What you are asked to do: Note each line in the data below that holds "labels", and copy it.

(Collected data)
******************************

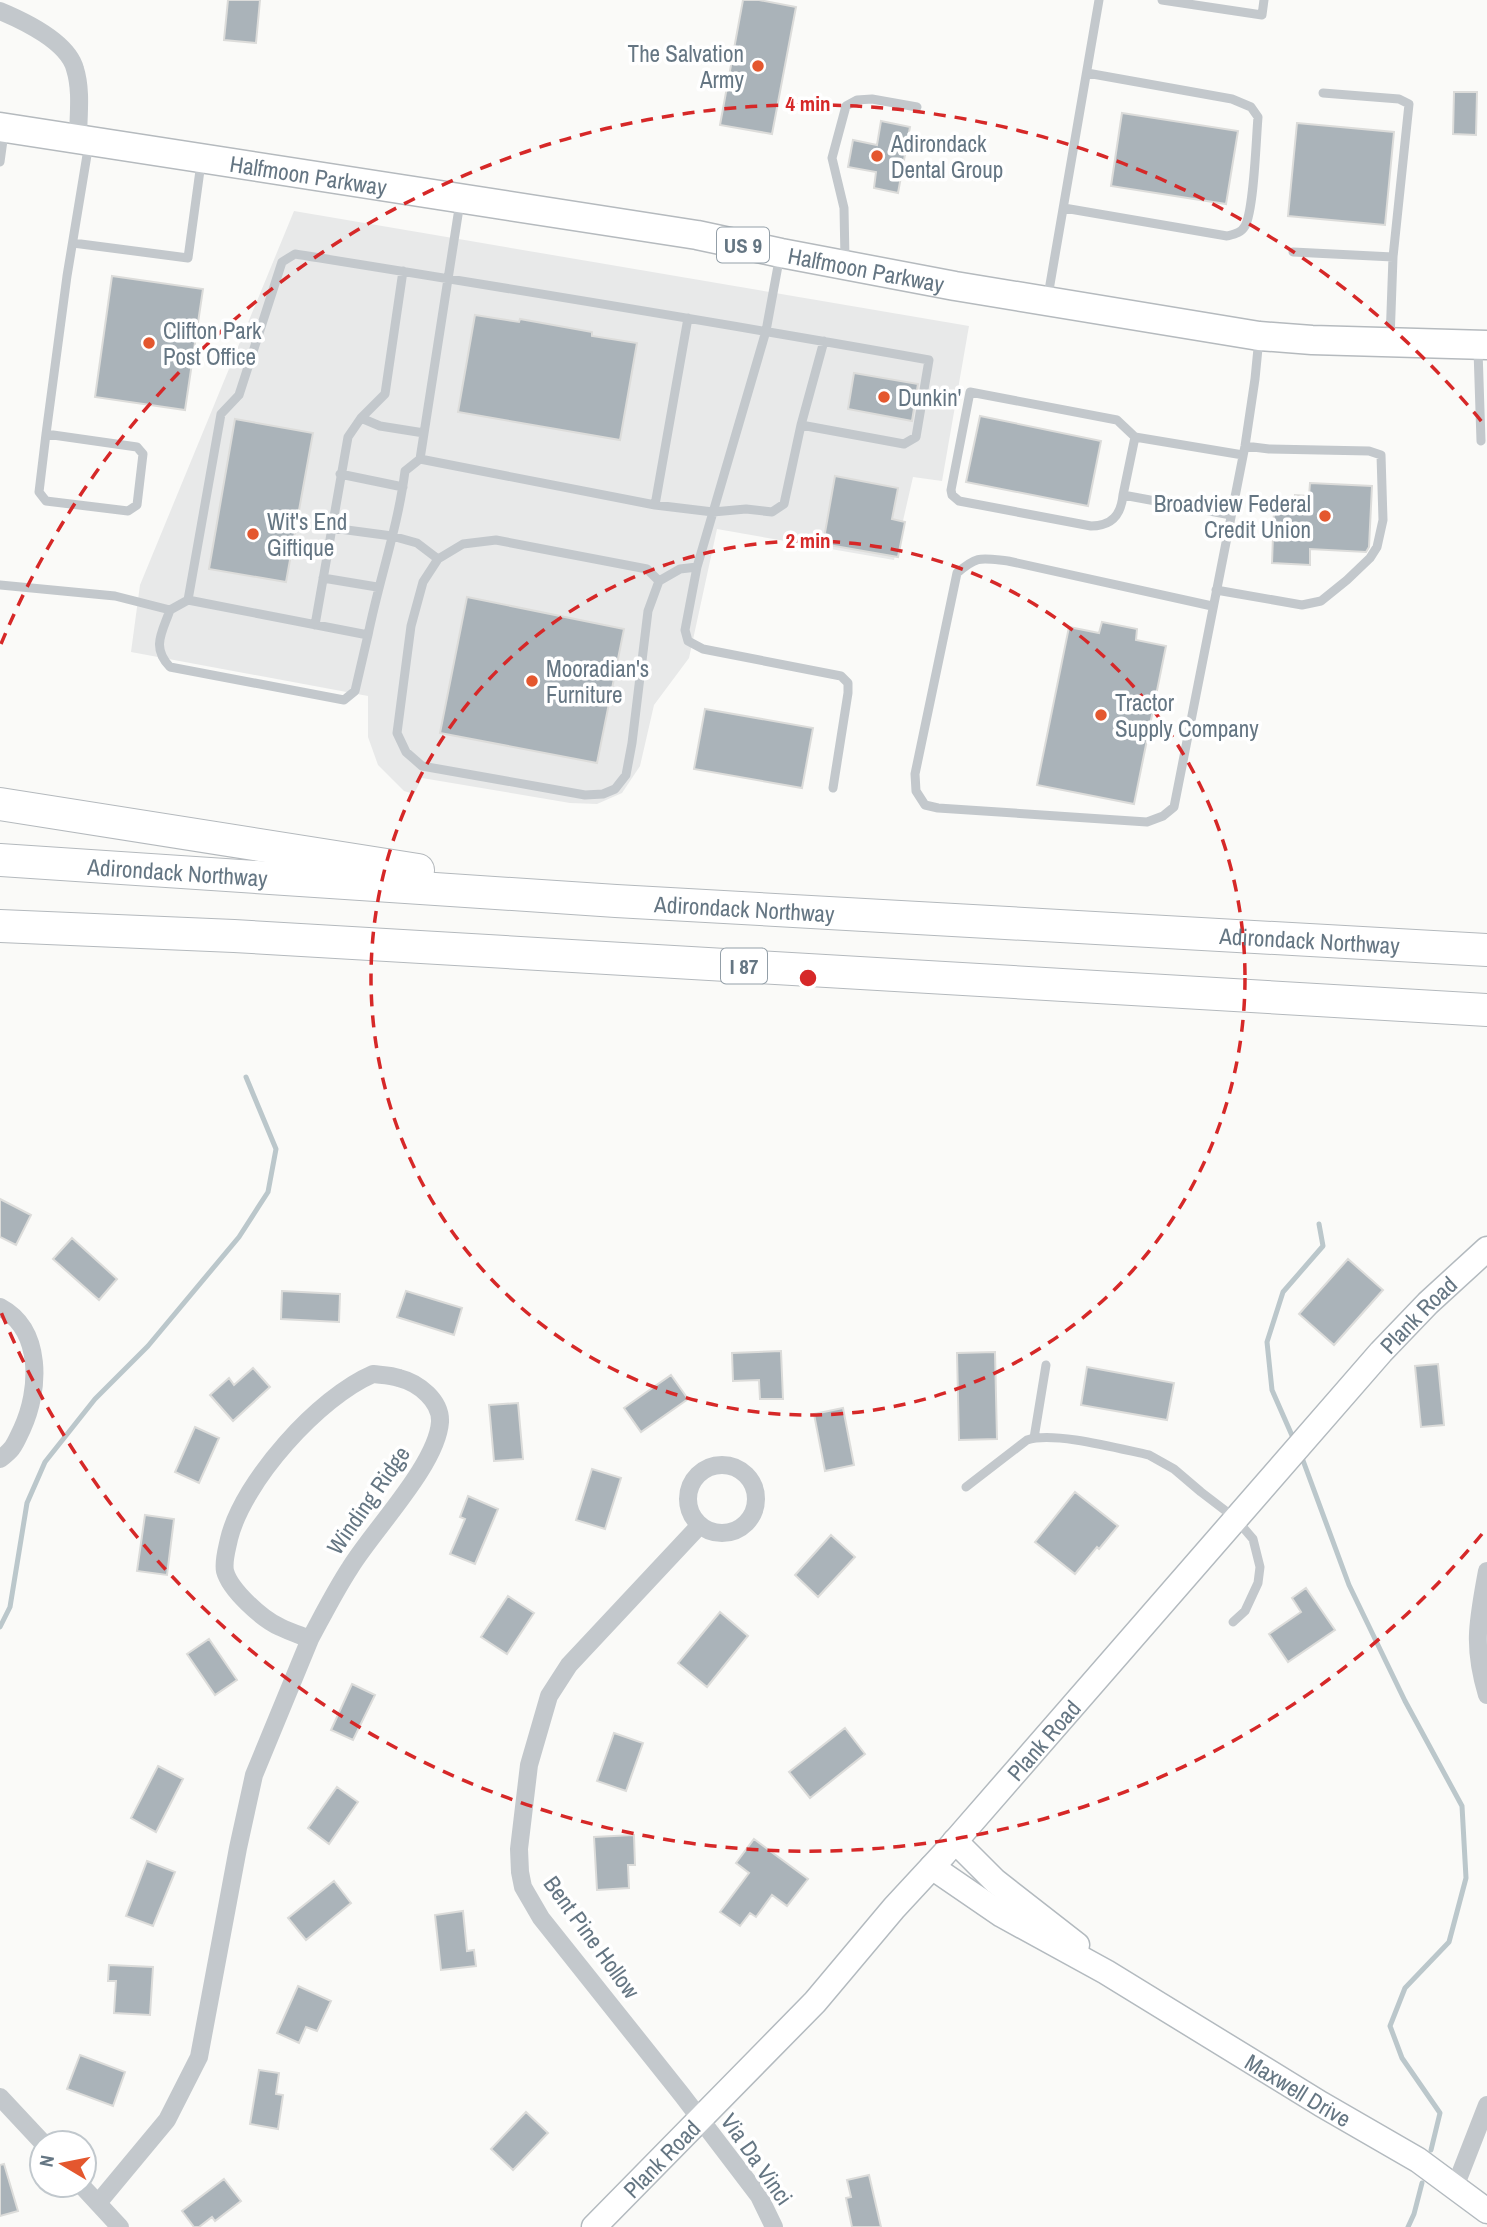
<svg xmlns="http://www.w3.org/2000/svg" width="1487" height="2227" viewBox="0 0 1487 2227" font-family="'Archivo Narrow',sans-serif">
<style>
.built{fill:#e8e9e9}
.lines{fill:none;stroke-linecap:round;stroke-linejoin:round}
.stream{stroke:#bbc7cb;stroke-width:5}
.building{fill:#aab3b9;stroke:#dcdcda;stroke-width:2}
.secondary-casing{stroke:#b3babf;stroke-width:27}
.primary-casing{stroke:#b5babe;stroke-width:31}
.highway-casing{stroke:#b4b9bd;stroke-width:34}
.lane{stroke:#c3c8cc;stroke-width:9}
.street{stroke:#c3c8cc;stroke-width:18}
.secondary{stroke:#fff;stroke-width:24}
.primary{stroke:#fff;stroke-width:28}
.highway{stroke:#fff;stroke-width:32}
.ring{fill:none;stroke:#d62828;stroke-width:3.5;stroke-dasharray:12 9}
.poi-dot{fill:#e4572e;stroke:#fff;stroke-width:2.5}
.labels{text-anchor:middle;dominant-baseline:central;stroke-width:7;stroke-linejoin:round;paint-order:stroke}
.shield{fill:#fff;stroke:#939fa8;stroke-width:2}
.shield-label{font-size:21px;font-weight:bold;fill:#657683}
.poi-label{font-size:23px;fill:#657683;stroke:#fff;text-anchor:start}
.street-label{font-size:23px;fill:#657683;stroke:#fff}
.centre{fill:#d62828;stroke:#fff;stroke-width:3.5}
.ring-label{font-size:21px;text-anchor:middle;font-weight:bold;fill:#d62828;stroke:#fff;stroke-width:7;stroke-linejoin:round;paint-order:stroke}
</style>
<rect width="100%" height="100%" fill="#fafaf8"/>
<path class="built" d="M294,211L969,326L942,481L913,477L894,560L717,529L689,658L654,705L640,766L622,793L597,804L570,803L422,778L414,794L404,791L378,765L368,737V696L131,652L140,585Z"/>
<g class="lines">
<path class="stream" d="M1294,1440L1272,1390L1267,1342L1283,1292L1323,1246L1319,1224
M1301,1455L1349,1585L1405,1701L1462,1806L1466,1878L1449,1942L1405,1988L1390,2026L1402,2058L1440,2113L1431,2150
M0,1627L10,1607L27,1503L45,1462L95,1399L148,1346L239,1237L268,1192L276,1149L246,1077
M1408,2227L1414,2214L1422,2183"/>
</g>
<path class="building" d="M228,0H260L256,43L224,40Z
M743,0H759L796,7L772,134L720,125Z
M1454,92H1477L1476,135L1453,134Z
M1122,113L1238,131L1226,204L1111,186Z
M881,121L910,127L898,193L874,188L876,172L848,167L853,140L877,145Z
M1297,123L1394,132L1385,225L1288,216Z
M112,276L203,289L185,410L95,397Z
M475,315L519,322L520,319L592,332V336L637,343L620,440L458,412Z
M854,373L918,384L912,421L848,409Z
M980,416L1101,441L1088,506L966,482Z
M235,419L313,433L286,582L209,569Z
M835,476L898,488L892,519L905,522L898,557L823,544Z
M1310,483L1372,486L1369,547L1366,552L1310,549V565L1272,563L1274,509L1295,510V495L1309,496Z
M467,597L624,629L597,763L440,733Z
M1102,622L1137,629L1136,640L1166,646L1134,804L1037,785L1069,627L1099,633Z
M705,709L813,728L802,788L694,769Z
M0,1199L31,1215L16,1245L0,1237Z
M72,1238L117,1279L99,1300L53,1259Z
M1348,1259L1383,1290L1334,1345L1299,1314Z
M282,1291L340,1294L339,1322L281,1319Z
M406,1291L462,1308L454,1335L397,1317Z
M781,1351L783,1399H760L759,1380L733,1381L732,1353Z
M995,1352L997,1439L959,1440L957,1353Z
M1438,1364L1444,1425L1421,1427L1415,1366Z
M1087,1367L1174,1383L1167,1420L1081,1405Z
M253,1368L270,1387L233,1421L210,1395L229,1378L234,1385Z
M671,1375L688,1399L641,1432L624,1408Z
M518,1403L523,1459L494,1461L489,1405Z
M843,1408L854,1465L825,1471L814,1414Z
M195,1427L219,1438L199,1483L175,1472Z
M592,1469L621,1478L605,1529L576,1520Z
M1075,1492L1118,1526L1099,1549L1097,1547L1075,1574L1035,1542Z
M468,1496L498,1509L475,1564L450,1554L465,1519L460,1517Z
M145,1515L174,1519L167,1575L137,1571Z
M831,1535L855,1557L818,1597L795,1575Z
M1306,1588L1335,1630L1288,1662L1269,1634L1301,1612L1292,1598Z
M508,1596L534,1613L507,1654L481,1637Z
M720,1612L748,1636L707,1687L678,1663Z
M209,1639L237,1680L215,1695L187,1654Z
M352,1684L375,1695L353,1740L331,1730Z
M845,1728L865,1754L810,1798L789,1772Z
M614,1733L643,1743L626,1791L597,1781Z
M158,1766L183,1779L156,1832L131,1818Z
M337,1787L358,1802L329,1844L308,1828Z
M634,1835L635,1865H628L629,1888L597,1890L594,1837Z
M754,1839L808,1879L787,1906L772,1895L756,1917L750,1913L740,1926L720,1912L749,1873L736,1863Z
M147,1861L175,1872L153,1926L126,1916Z
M334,1881L351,1903L306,1940L288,1918Z
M463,1911L467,1951L474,1950L476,1966L441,1970L435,1915Z
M109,1965L153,1967L150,2015L114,2013L116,1981H108Z
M298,1986L331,2001L317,2031L306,2027L299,2043L277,2033Z
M80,2055L125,2072L113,2106L67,2089Z
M259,2070L279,2073L276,2094L283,2095L278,2129L250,2124Z
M526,2112L548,2133L513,2170L491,2149Z
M4,2164L18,2211L0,2216V2165Z
M869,2175L881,2227H852L846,2198L851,2197L847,2180Z
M224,2179L241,2201L215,2221L212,2217L199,2227H194L182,2211Z"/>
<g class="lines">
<defs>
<g id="secondary">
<path d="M955,1841L995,1881L1077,1945"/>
<path id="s1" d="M932,1867L1002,1915L1106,1972L1321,2104L1418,2160L1487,2211"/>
<path id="s2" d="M594,2227L815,2002L894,1908L944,1854L1381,1352L1428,1303L1487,1249"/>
</g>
<g id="primary">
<path id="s3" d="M0,127L697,235L781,253L955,286L1259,336L1312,340L1487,345"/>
</g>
<g id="highway">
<path d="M0,804L418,870"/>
<path id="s4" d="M0,860L616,901L1487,950"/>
<path d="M0,926L234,936L1487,1010"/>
</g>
</defs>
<use href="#secondary" class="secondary-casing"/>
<use href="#primary" class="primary-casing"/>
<use href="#highway" class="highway-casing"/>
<path class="lane" d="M1162,0L1262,15L1264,0
M1323,93L1399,99L1409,104L1393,257L1390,340
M0,162L4,133
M460,202L448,279L420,459L405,471C398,527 379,580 368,635L188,600L221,414L239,395L282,262L295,254C506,288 718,322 929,360L916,437L904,444L801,425
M1064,208L1227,236C1235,234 1241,233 1245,226C1254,210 1256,140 1258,117L1251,107L1232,99L1087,73
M73,243L188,258L201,163
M1293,252L1393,257
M845,260L844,208L832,158L846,106L857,100L872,99L917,107
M1048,296L1099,0
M1478,350L1481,441
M361,418L380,426L424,433
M46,434L39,492L46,501L128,511L137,505L143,454L137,447L46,434L67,276L89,143
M420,459L655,505L713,512L746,509L772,512L784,504L801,425L824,341
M340,474L403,487
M1123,495C1121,515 1112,526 1091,526L959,501L952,495L951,490L970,392L1117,420L1135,437
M655,505L688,318
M1231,515L1123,495L1135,437L1243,455
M332,528L392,536L417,543L438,559
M496,540L647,569L659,581L648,611L632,743L626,775L615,789L603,794L585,795L422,766L406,752L397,733L411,626L423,582L438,559L463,544Z
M697,567L685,630L688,641L703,649L841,676L848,683V693L833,788
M323,578L377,587
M659,581L680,569L697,567L766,331L780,255
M0,585L115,596L170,610
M1216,590L1302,605L1321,601L1347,580L1370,558L1377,547L1383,520L1381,455L1369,451L1269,449L1245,446
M188,600L170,610C162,633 151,647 170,667L344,700L355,691L368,635
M1212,606L1008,561C981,558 978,555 957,573L915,774L916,791L925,805L938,808L1147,822L1163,816L1174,807L1245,446L1255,379L1259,338
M315,625L348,437L361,418L385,394L403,271
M1034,1438L1046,1365
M966,1487L1027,1440C1054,1431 1120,1449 1149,1455L1174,1469L1201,1492L1235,1518L1253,1539L1260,1567L1258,1583L1245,1611L1233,1622"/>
<path class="street" d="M0,11C24,21 68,42 75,69C82,91 78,117 78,140
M0,1307C43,1330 40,1390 22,1429C19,1435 16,1443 12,1448C9,1452 4,1456 0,1459
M373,1374C381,1375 391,1375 399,1378C419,1383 441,1401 440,1422C437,1465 373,1530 350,1568C335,1591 323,1615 310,1639C300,1635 290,1632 280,1627C262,1619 230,1590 225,1571C223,1561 227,1549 229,1539C243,1481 319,1397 373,1374Z
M688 1499a34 34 0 1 1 68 0a34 34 0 1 1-68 0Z
M700,1525L569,1665L549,1696L529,1765L519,1849L520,1872L523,1887L541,1918L682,2095L759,2196L774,2227
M1487,1571C1478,1621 1472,1645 1487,1695
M0,2097L43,2143
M81,2185L120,2227
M1455,2187L1487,2105
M98,2203L167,2120L199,2057L238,1848L254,1775L310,1639"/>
<use href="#secondary" class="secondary"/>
<use href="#primary" class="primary"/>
<use href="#highway" class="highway"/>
</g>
<g class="ring">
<circle cx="808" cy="978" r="437"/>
<path d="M1482 1534A874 874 0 0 1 1 1312M1 644A874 874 0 0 1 1482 422"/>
</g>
<g class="poi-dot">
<circle cx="758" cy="66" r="7"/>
<circle cx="877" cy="156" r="7"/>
<circle cx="149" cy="343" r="7"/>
<circle cx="884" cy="397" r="7"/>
<circle cx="1325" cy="516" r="7"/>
<circle cx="253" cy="534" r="7"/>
<circle cx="532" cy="681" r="7"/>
<circle cx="1101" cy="715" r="7"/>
</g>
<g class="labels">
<g class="shield">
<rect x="717" y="227.5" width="52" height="35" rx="5"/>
<rect x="721" y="948.5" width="46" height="35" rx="5"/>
</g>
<g class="shield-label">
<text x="743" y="245">US 9</text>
<text x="744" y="966">I 87</text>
</g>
<g class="poi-label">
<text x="744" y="53" text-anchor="end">The Salvation<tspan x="744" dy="26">Army</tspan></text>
<text x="891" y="143">Adirondack<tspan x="891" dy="26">Dental Group</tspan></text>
<text x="163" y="330">Clifton Park<tspan x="163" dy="26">Post Office</tspan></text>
<text x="898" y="397">Dunkin'</text>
<text x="1311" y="503" text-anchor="end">Broadview Federal<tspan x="1311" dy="26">Credit Union</tspan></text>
<text x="267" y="521">Wit's End<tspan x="267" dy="26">Giftique</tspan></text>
<text x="546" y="668">Mooradian's<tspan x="546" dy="26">Furniture</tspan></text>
<text x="1115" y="702">Tractor<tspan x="1115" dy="26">Supply Company</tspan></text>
</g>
<g class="street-label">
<text stroke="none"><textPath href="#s3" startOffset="312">Halfmoon Parkway</textPath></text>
<text stroke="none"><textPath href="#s3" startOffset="878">Halfmoon Parkway</textPath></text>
<text stroke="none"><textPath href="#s4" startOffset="178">Adirondack Northway</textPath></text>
<text stroke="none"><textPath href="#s4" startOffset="746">Adirondack Northway</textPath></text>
<text stroke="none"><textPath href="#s4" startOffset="1312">Adirondack Northway</textPath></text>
<text stroke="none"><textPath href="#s2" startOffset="1230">Plank Road</textPath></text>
<text transform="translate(368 1500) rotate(-55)">Winding Ridge</text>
<text stroke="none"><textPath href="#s2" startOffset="663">Plank Road</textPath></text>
<text transform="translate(592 1937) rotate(54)">Bent Pine Hollow</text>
<text stroke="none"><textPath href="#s1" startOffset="429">Maxwell Drive</textPath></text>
<text stroke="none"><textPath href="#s2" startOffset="96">Plank Road</textPath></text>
<text transform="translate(757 2159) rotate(55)">Via Da Vinci</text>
</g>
</g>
<circle cx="808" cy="978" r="10" class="centre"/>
<g class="ring-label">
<text x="808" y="111">4 min</text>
<text x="808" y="548">2 min</text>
</g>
<g transform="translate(63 2164) rotate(280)"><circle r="33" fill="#ffffff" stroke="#c1c8cd" stroke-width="2"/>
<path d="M0-5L12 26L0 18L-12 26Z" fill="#e4572e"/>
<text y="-10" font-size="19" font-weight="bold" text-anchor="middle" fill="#657683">N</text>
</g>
</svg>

******************************

Response:
.labels{text-anchor:middle;dominant-baseline:central;stroke-width:7;stroke-linejoin:round;paint-order:stroke}
<g class="labels">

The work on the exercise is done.